I would ask you to consider that, among intangible forms of money… i.e. inherently valueless currencies… the mechanism behind their creation is an important and distinguishing feature.. and that "debt" based money is a form of money that is created as debt. I would say that not all intangible, inherently valueless currencies are created equal.. and that the mechanism behind the creation of the money is important and consequential.

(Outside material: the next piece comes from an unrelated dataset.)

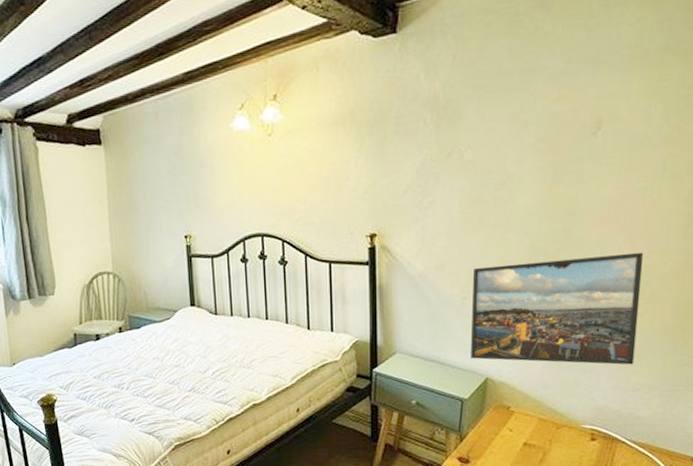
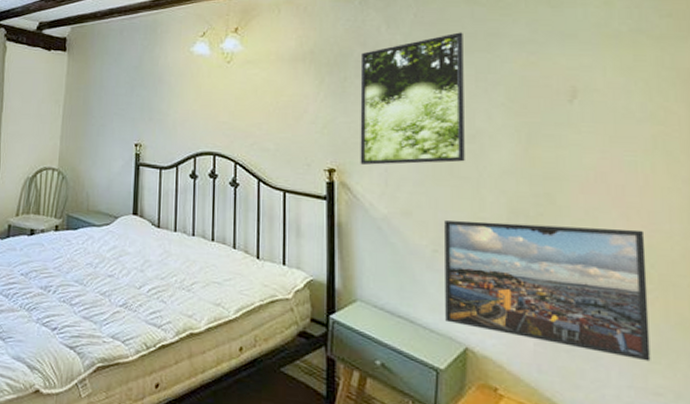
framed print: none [399,71,500,225] -> present [360,32,465,165]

All government-backed Fiat currencies today are created as debt.. but this was not always the case. Some folks believe that governments should be able to go back to exercising their sovereign right to print money without incurring debt.. these advocates today are adherents to the school of modern monetary theory, or chartalism, or, as I like to point out, the Trillion dollar Platinum coin school of thinking. Lincoln did this with his Greenbacks money;
Finally, a new third category of electronic currency has come into being since 2009 called Bitcoin. Although inherently valueless and intangible.. the freemarket adoption of Bitcoin continues to gallop ahead because of it's usefullness, and I would argue, the people's growing revulsion with fiat currencies the world over. I would argue that a very attractive feature of Bitcoin is the creation mechanism, and the resulting scarcity profile of the currency… less than 11 million Bitcoins exist today… and no more than 21 million ever will, with limits built into its open source digital (software) DNA. We talk more about this in the Bitcoin group is anyone is interested.. but I just bring it up today to create a more broad compare:contrast when it comes to the mechanisms of money creation that are, or have been, practiced.